Le
directeur général de l’Office européen de la lutte anti-fraude
(OLAF), Franz Hermann Bruener,
qui était en visite au Caire, évoque la coopération entre
son institution et l’Egypte.
«
Nous cherchons toujours des partenaires dans les pays où
nous dépensons notre argent »
Al-ahram
hebdo : Vous êtes actuellement en Egypte, quelle est votre
mission ?
Franz
Hermann Bruener :
En fait,
je suis dans votre pays pour promouvoir l’idée de la
coopération. Nous devons travailler ensemble pour pouvoir
protéger les fonds européens dirigés vers l’Egypte pour y
être dépensés. Notre agence est ici à la recherche de
partenaires, car nous avons une vision de base selon
laquelle il existe toujours des problèmes lorsqu’il y a une
certaine somme d’argent destinée à un certain objectif. Il
ne s’agit pas d’un problème lié particulièrement à l’Egypte,
mais c’est un problème répandu dans le monde entier. Pour
cette raison, nous recherchons des partenaires qui nous
aident à empêcher toute irrégularité et, au cas où les
irrégularités se manifesteraient, nous aident à régler le
problème.
— Quel
est votre rôle dans le processus d’allocation de fonds
européens destinés à la réalisation des projets axés sur le
développement en Egypte ?
— En
fait, nous n’avons aucun rôle spécifique dans ce processus.

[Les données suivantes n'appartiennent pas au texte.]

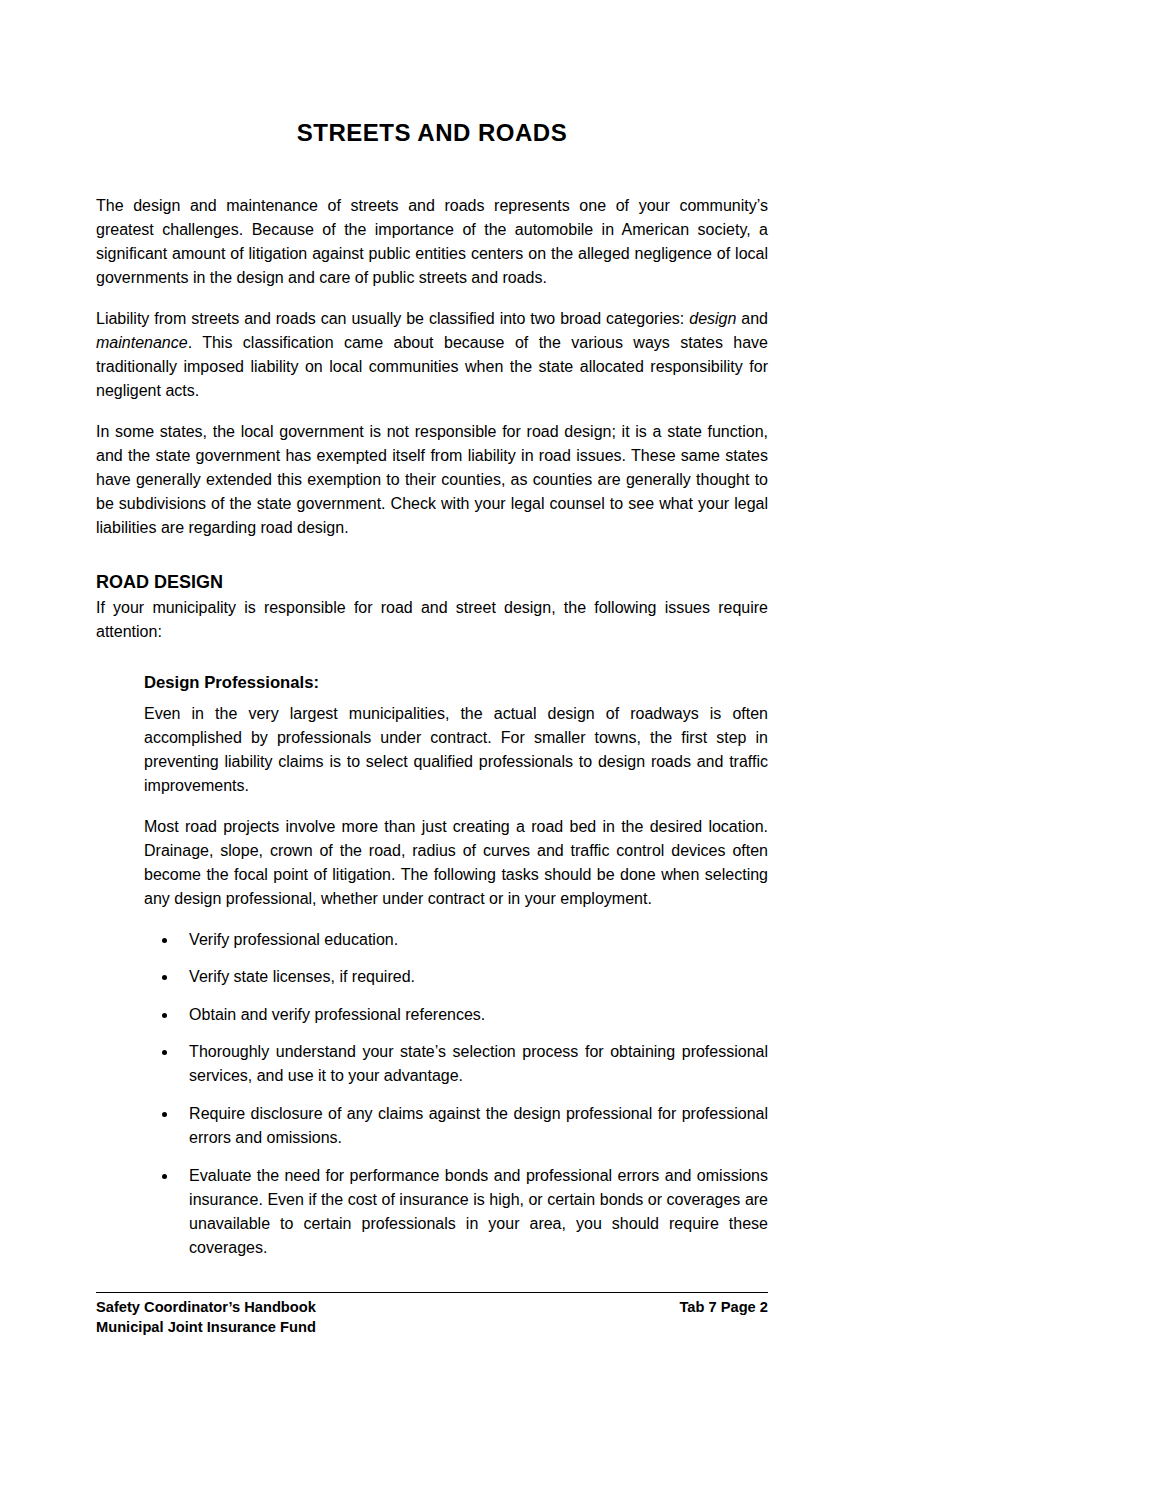STREETS AND ROADS
The design and maintenance of streets and roads represents one of your community’s greatest challenges. Because of the importance of the automobile in American society, a significant amount of litigation against public entities centers on the alleged negligence of local governments in the design and care of public streets and roads.
Liability from streets and roads can usually be classified into two broad categories: design and maintenance. This classification came about because of the various ways states have traditionally imposed liability on local communities when the state allocated responsibility for negligent acts.
In some states, the local government is not responsible for road design; it is a state function, and the state government has exempted itself from liability in road issues. These same states have generally extended this exemption to their counties, as counties are generally thought to be subdivisions of the state government. Check with your legal counsel to see what your legal liabilities are regarding road design.
ROAD DESIGN
If your municipality is responsible for road and street design, the following issues require attention:
Design Professionals:
Even in the very largest municipalities, the actual design of roadways is often accomplished by professionals under contract. For smaller towns, the first step in preventing liability claims is to select qualified professionals to design roads and traffic improvements.
Most road projects involve more than just creating a road bed in the desired location. Drainage, slope, crown of the road, radius of curves and traffic control devices often become the focal point of litigation. The following tasks should be done when selecting any design professional, whether under contract or in your employment.
Verify professional education.
Verify state licenses, if required.
Obtain and verify professional references.
Thoroughly understand your state’s selection process for obtaining professional services, and use it to your advantage.
Require disclosure of any claims against the design professional for professional errors and omissions.
Evaluate the need for performance bonds and professional errors and omissions insurance. Even if the cost of insurance is high, or certain bonds or coverages are unavailable to certain professionals in your area, you should require these coverages.
Safety Coordinator’s Handbook
Municipal Joint Insurance Fund
Tab 7 Page 2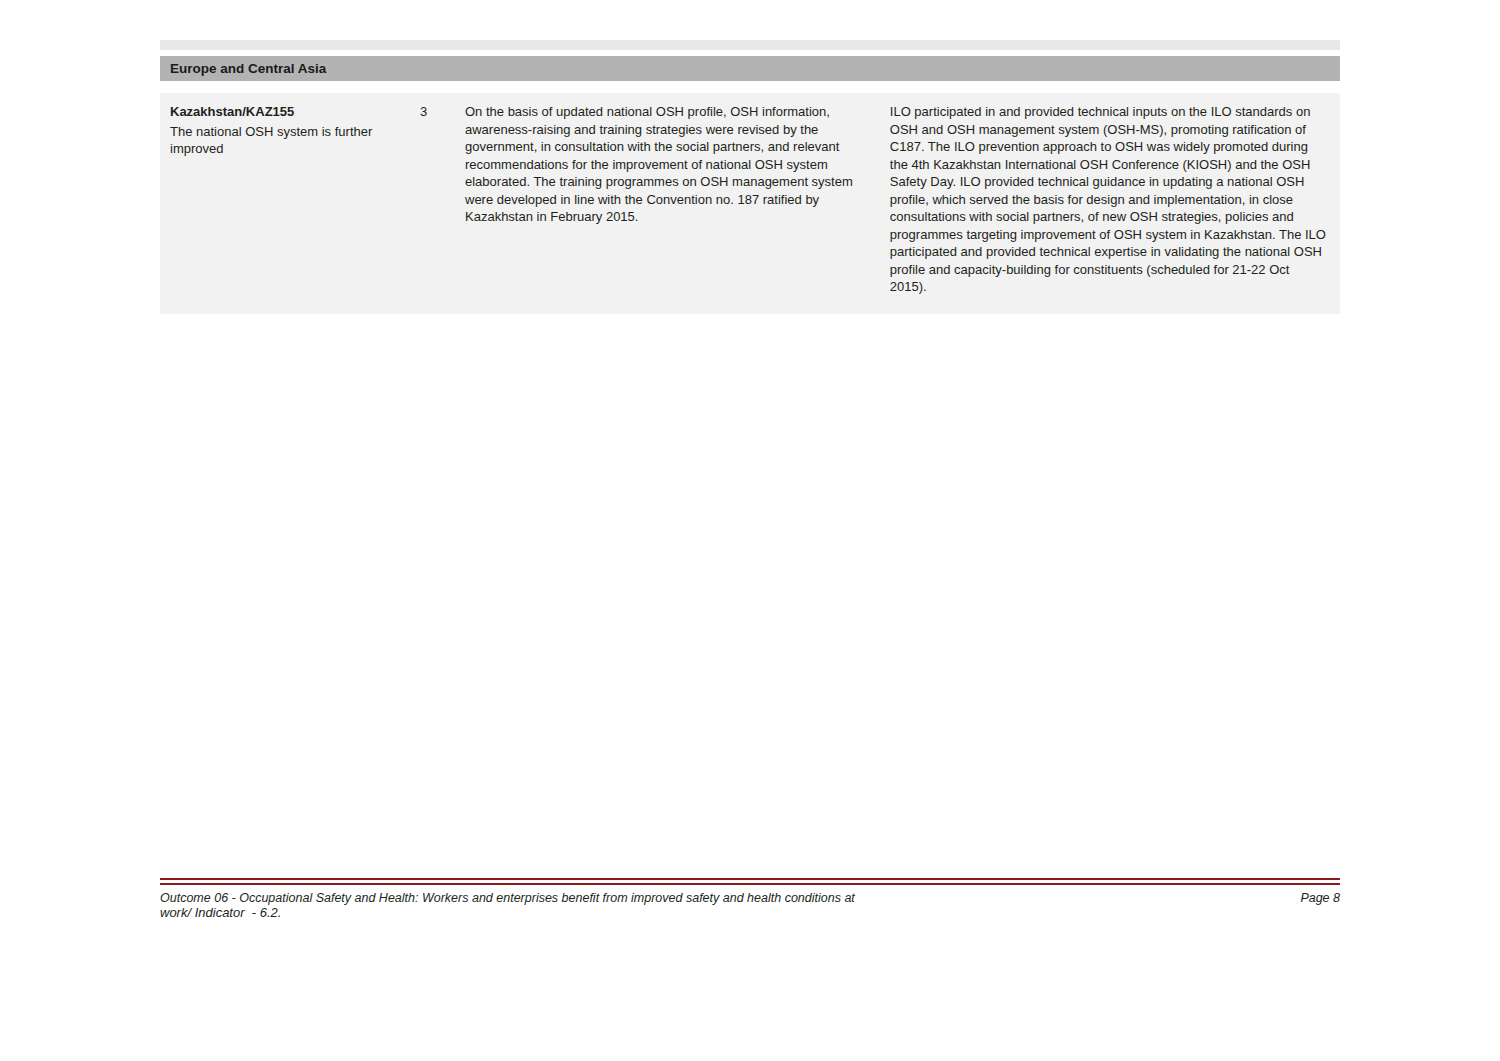Europe and Central Asia
| Kazakhstan/KAZ155 The national OSH system is further improved | 3 | On the basis of updated national OSH profile, OSH information, awareness-raising and training strategies were revised by the government, in consultation with the social partners, and relevant recommendations for the improvement of national OSH system elaborated. The training programmes on OSH management system were developed in line with the Convention no. 187 ratified by Kazakhstan in February 2015. | ILO participated in and provided technical inputs on the ILO standards on OSH and OSH management system (OSH-MS), promoting ratification of C187. The ILO prevention approach to OSH was widely promoted during the 4th Kazakhstan International OSH Conference (KIOSH) and the OSH Safety Day. ILO provided technical guidance in updating a national OSH profile, which served the basis for design and implementation, in close consultations with social partners, of new OSH strategies, policies and programmes targeting improvement of OSH system in Kazakhstan. The ILO participated and provided technical expertise in validating the national OSH profile and capacity-building for constituents (scheduled for 21-22 Oct 2015). |
Outcome 06 - Occupational Safety and Health: Workers and enterprises benefit from improved safety and health conditions at
Page 8
work/ Indicator - 6.2.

Cela relève plutôt du dossier de coopération entre l’Union
européenne et l’Egypte. Je dirais que nous sommes un
organisme de surveillance qui veille sur l’utilisation de
ces fonds afin qu’ils soient bien dirigés vers les objectifs
sur lesquels nous nous sommes mis d’accord et qu’ils ne
soient pas dispersés ailleurs.
—
Voulez-vous nous définir l’OLAF. Comment cet organisme
fonctionne-t-il ?
— C’est
une organisation qui a un objectif spécifique qui est celui
de protéger les intérêts financiers de l’Union européenne.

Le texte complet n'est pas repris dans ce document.